Ator global foi às redes sociais cuspir fogo contra a megaoperação policial nos morros do Rio de Janeiro. Foram 121 mortos, entre eles quatro policiais. De sua casa, na Barra da Tijuca, o equivalente carioca da Faria Lima, ele escreveu que a cidade estava “sangrando” aos olhos do mundo. Culpou a Justiça pela lerdeza e, óbvio, solidarizou-se com as mães que choram, saudando a indignação das vozes lúcidas. Citou, entre estas, a ex-governadora petista Benedita Silva, e, claro, ele mesmo, com uma seta de luzes de neon apontada para sua cabeça.

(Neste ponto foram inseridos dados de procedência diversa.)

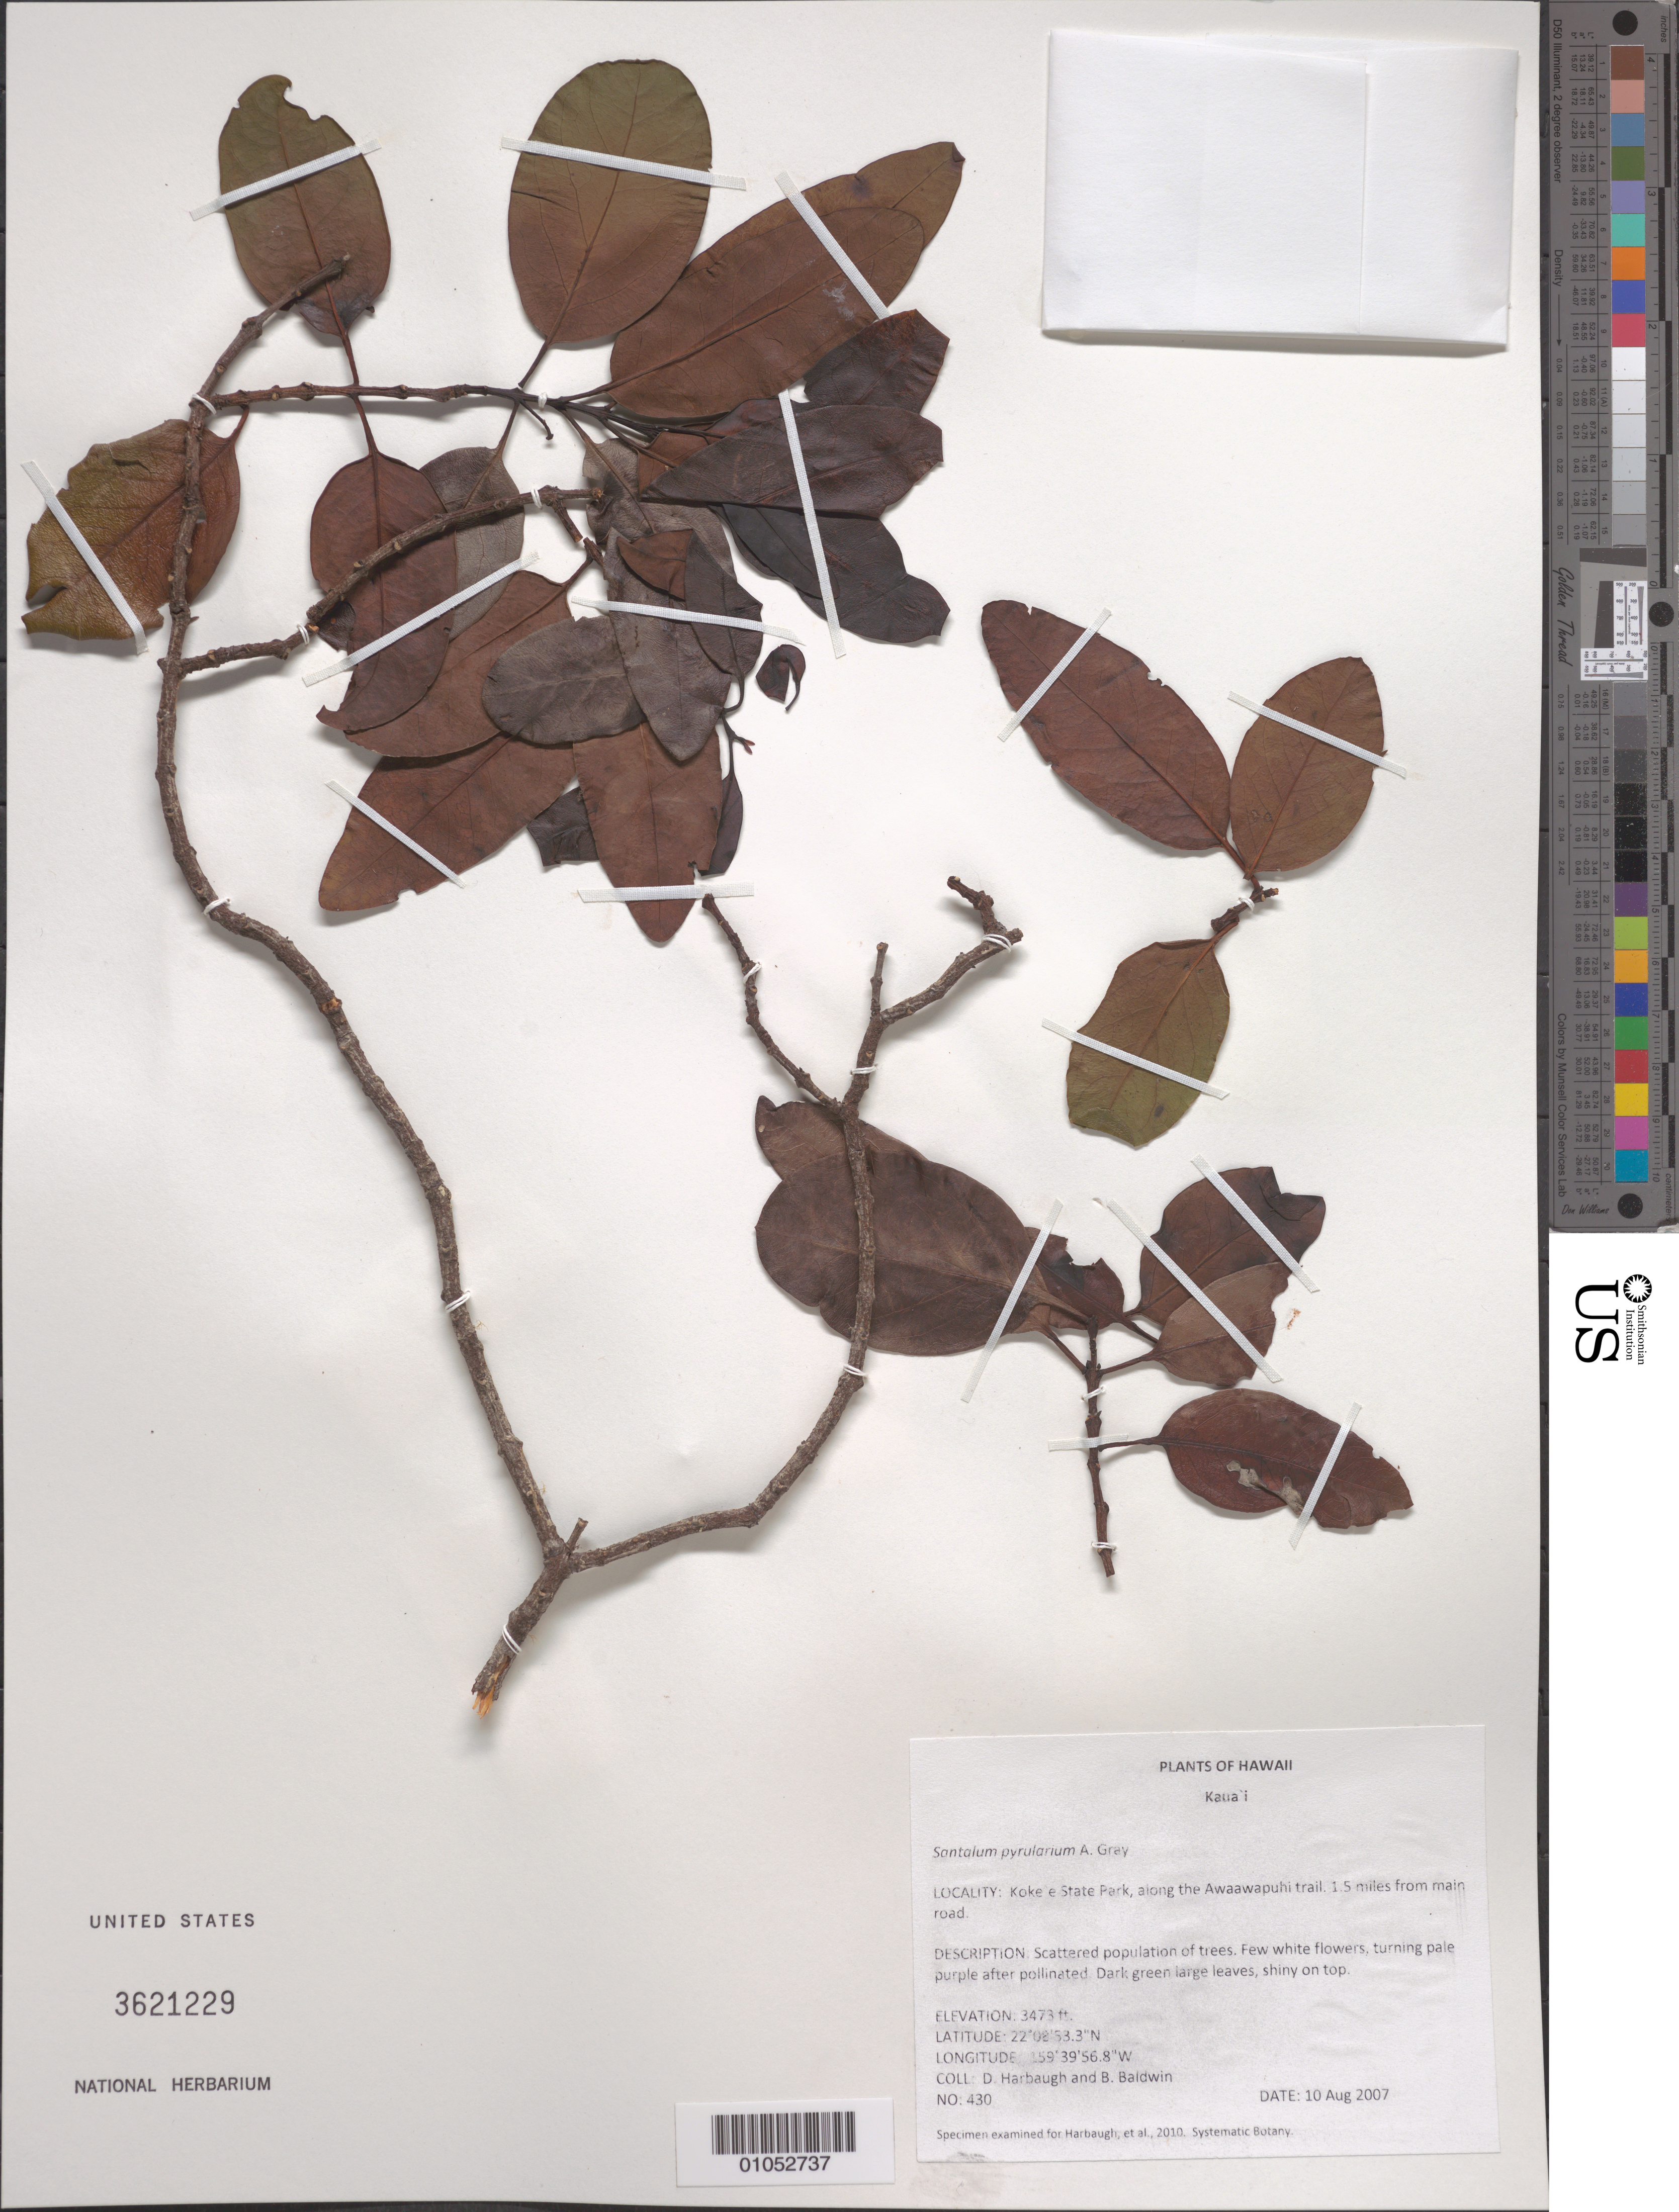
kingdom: Plantae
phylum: Tracheophyta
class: Magnoliopsida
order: Santalales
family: Santalaceae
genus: Santalum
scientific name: Santalum pyrularium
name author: A. Gray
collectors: D. Harbaugh & B. Baldwin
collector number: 430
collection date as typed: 10 Aug 2007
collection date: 2007-08-10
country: United States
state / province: Hawaii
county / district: Kauai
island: Kaua'i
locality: Kokee State Park, along the Awaawapuhi Trail, 1.5 miles from main road.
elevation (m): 1059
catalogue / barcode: US 3621229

As mortes são lamentáveis. A manifestação é legítima. O que dói é o virtuosismo digital. Sem falar no partidarismo. Nós, os bons. Eles, os maus. Morrem 45 mil pessoas assassinadas no país a cada ano. São 123 por dia. Os dados são do Anuário Brasileiro de Segurança Pública. O artista está indignado com o varejo, mas o atacado é um filme de horror.
Reportagem de ‘Veja’ desta semana mostrou que há 28,5 milhões de brasileiros, no Brasil, vivendo sob o jugo das facções criminosas. Entre eles, dona Delma que quase foi às vias de fato com o filho traficante, preso pela polícia do Rio de Janeiro. “Você não é vítima da sociedade, você é vítima de suas escolhas”, gritou
‘Veja’ entrevistou moradores das favelas do Rio. Eles se submetem ao Estado paralelo. Pagam por proteção e pelos serviços fornecidos pelos traficantes. O ‘gato’ da companhia elétrica. O ‘gato’ da operadora de celular. O ‘gato’ da TV a cabo. É consenso que os variados negócios do crime somados já dão mais lucro do que o comércio de drogas.
Para impedir o acesso da polícia aos morros, as facções fecham as vielas com estacas de ferro, trilhos de trem, cancelas e carros queimados. Um deles, como mostrado na revista, traz a seguinte pichação em vermelho: “Organize seu ódio”. Poético.
Cabeça baixa e boca fechada
Sob a mira de armas modernas e até drones lança-granadas, porque o Brasil é um mundo sem porteira (e sem fronteira), os moradores rezam a cartilha do tráfico. “Para sobreviver é cabeça baixa e boca fechada”. A milícia, formada por policiais e ex-policiais que se bandearam para o outro lado em busca do lucro fácil e rendoso, cresceu extorquindo e achacando. O síndico de um prédio de apartamentos cobra ágio de 50% na taxa de condomínio para garantir segurança na “portaria”. O dinheiro vai para o bolso dos milicianos.
Dez entre dez sociólogos, assim como dez entre dez atores globais, sustentam que a escalada da violência e da criminalidade no país está condicionada à solução dos problemas estruturais. É a pobreza que determina o criminoso. Mentira. A imensa maioria dos brasileiros de baixa renda, no Brasil, trabalha duro. A questão social dificulta, sem dúvida, mas não pode ser isolada e carimbada como via direta para o crime e para as mortes violentas intencionais.
Não dá para esperar que a justiça social venha antes do Estado intervir. As facções precisam ser enfrentadas em seu território e sob os ditames da lei. Não fosse o Febeapá – o Festival de Besteiras que Assola o País – e as autoridades poderiam se valer de bons exemplos. Sim, eles existem.
Em São Paulo e Santa Catarina, os assassinatos caíram a uma média de 8 por 100 mil habitantes graças ao desmantelamento das facções em seus territórios e do combate à criminalidade a partir de projetos educacionais.
Nos estados do Ceará, Pernambuco e Bahia o índice é de 37 por 1000 habitantes, quatro vezes maior. Enquanto o presidente da República (aquele) diz que “os traficantes também são vítimas dos usuários”, afirmação esta rejeitada por 81% dos brasileiros na pesquisa Genial/Quest, as soluções estão à vista. Bastar ter vontade política.
Em tempo
O ator global não nominado é pródigo em seus comentários nas redes sociais. Campeão da Libertadores em 2021 pelo Palmeiras, o goleiro Weverton agradeceu a Deus em entrevista logo após a conquista do título. O ator, irritado, fez postagem no X (ex-Twitter): “O discurso do goleiro do Palmeiras depois do jogo, aquela falação sobre Deus quando devia estar comemorando, aquela cena dele rezando antes de começar o jogo, me faz lembrar do goleiro Bruno, que rezava antes do jogo e depois ia matar a moça e jogar pros cães. Explica muito o Brasil”.